WORK REQUEST 1: Can you transcribe the listing from its start through the line containing "Locate an element", both ends included, and leave out the pictures?

# Backup ?



## SFC JeffJ (Apr 3, 2006)

How many of you carry a backup gun? Do you do it all the time?  What do you carry and where?

Personally, I only carry one when I go out on a call.  Depending on what I'm wearing, it'll be in my coat or vest pocket (both with holsters in them).  It's a Taurus CIA .38 spl.  Can be nice to have my hand on it ready to draw while looking completely non-threatening.

Jeff


----------



## Grenadier (Apr 4, 2006)

Someimtes, it will be a S&W 642 J-frame revolver, with Speer's short-barrel Gold Dot load, using a Desantis "Nemesis" pocket holster.  This works fine in dress shorts or relaxed fit slacks.  

For something even smaller, I'll use a Kel-Tec P3AT, stocked with 7 rounds of 102 grain Remington Golden Saber ammo.  It's small enough to be a pocket gun for a pair of jeans.


----------



## Drac (Apr 5, 2006)

When I was going through my "rookie" days it was a CharterArms .38 Undercover Special in an ankle holster..Now I only carry my on-duty weapon..


----------



## 9mm+p+ (Apr 25, 2006)

Back in my cop days always.  It went from a steel Taurus 85 to a couple of 380 autos then back to a Taurus 85 but the much lighter Ultralite.  Now never, guns just stay in the car except on rare occassions.


----------



## Drac (Apr 26, 2006)

9mm+p+ said:
			
		

> 380 autos.


 
I forgot about my Sig P-230, that was a sweet little gun..


----------



## arnisandyz (Apr 26, 2006)

Used to have a tiny Jenings 32. It was an unrelaible POS!  Ended up giving it to my Ex-wife!


----------



## KenpoTex (Apr 26, 2006)

arnisandyz said:
			
		

> Used to have a tiny Jenings 32. It was an unrelaible POS!


Tell us something we don't know


----------

WORK REQUEST 2: In the thread about carrying a backup gun, which gun does Drac say he had forgotten about?

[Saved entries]
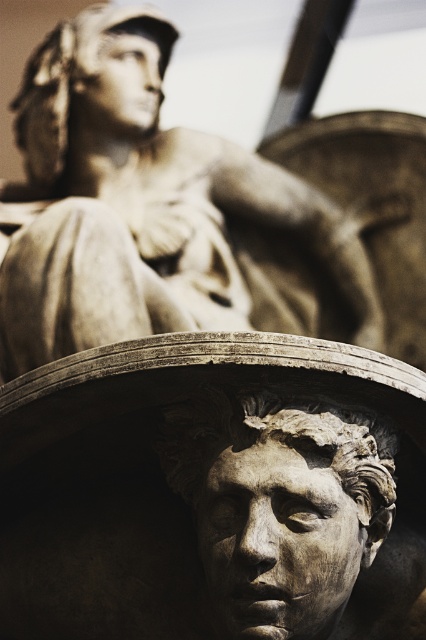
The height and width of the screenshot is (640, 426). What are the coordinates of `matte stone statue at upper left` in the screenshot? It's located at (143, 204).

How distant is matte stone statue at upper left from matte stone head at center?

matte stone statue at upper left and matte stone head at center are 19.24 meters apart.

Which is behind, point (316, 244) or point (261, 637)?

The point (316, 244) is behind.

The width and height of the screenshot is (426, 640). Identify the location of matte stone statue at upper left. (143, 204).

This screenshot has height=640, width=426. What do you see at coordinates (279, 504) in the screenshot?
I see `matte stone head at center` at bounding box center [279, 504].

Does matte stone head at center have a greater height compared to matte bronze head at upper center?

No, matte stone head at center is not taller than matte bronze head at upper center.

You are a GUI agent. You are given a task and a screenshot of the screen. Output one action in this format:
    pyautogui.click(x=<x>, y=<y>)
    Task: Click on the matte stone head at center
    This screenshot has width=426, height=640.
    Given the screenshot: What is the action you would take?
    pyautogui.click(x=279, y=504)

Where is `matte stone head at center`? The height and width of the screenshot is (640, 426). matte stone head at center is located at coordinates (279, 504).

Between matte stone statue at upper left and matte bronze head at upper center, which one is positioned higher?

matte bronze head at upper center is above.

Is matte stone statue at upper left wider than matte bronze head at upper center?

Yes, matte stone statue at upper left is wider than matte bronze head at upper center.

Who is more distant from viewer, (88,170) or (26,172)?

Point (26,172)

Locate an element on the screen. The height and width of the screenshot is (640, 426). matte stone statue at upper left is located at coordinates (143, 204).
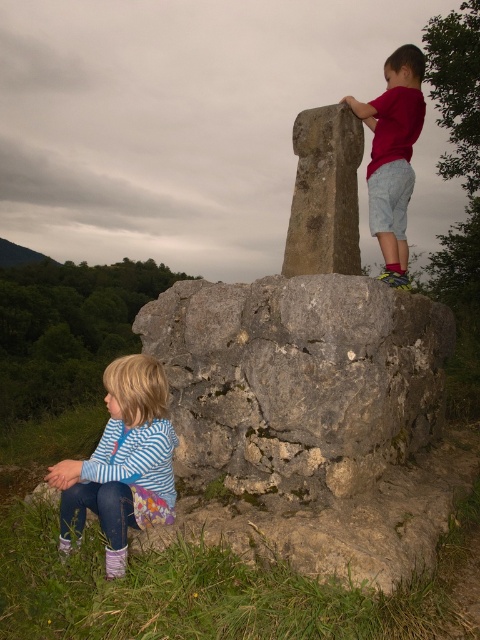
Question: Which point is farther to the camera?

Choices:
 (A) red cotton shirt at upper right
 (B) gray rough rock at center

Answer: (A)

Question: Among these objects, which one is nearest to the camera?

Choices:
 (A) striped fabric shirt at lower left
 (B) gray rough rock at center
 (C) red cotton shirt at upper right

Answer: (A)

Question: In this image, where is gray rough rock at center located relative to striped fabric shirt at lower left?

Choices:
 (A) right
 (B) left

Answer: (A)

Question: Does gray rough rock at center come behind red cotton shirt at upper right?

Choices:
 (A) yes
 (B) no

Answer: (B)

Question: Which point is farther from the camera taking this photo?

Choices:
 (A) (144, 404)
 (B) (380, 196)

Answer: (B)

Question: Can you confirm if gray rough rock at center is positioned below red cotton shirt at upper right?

ANSWER SPACE 1:
The height and width of the screenshot is (640, 426). What are the coordinates of `matte stone statue at upper left` in the screenshot? It's located at (143, 204).

How distant is matte stone statue at upper left from matte stone head at center?

matte stone statue at upper left and matte stone head at center are 19.24 meters apart.

Which is behind, point (316, 244) or point (261, 637)?

The point (316, 244) is behind.

The width and height of the screenshot is (426, 640). Identify the location of matte stone statue at upper left. (143, 204).

This screenshot has height=640, width=426. What do you see at coordinates (279, 504) in the screenshot?
I see `matte stone head at center` at bounding box center [279, 504].

Does matte stone head at center have a greater height compared to matte bronze head at upper center?

No, matte stone head at center is not taller than matte bronze head at upper center.

You are a GUI agent. You are given a task and a screenshot of the screen. Output one action in this format:
    pyautogui.click(x=<x>, y=<y>)
    Task: Click on the matte stone head at center
    This screenshot has width=426, height=640.
    Given the screenshot: What is the action you would take?
    pyautogui.click(x=279, y=504)

Where is `matte stone head at center`? The height and width of the screenshot is (640, 426). matte stone head at center is located at coordinates (279, 504).

Between matte stone statue at upper left and matte bronze head at upper center, which one is positioned higher?

matte bronze head at upper center is above.

Is matte stone statue at upper left wider than matte bronze head at upper center?

Yes, matte stone statue at upper left is wider than matte bronze head at upper center.

Who is more distant from viewer, (88,170) or (26,172)?

Point (26,172)

Locate an element on the screen. The height and width of the screenshot is (640, 426). matte stone statue at upper left is located at coordinates (143, 204).

ANSWER SPACE 2: His Sig P-230.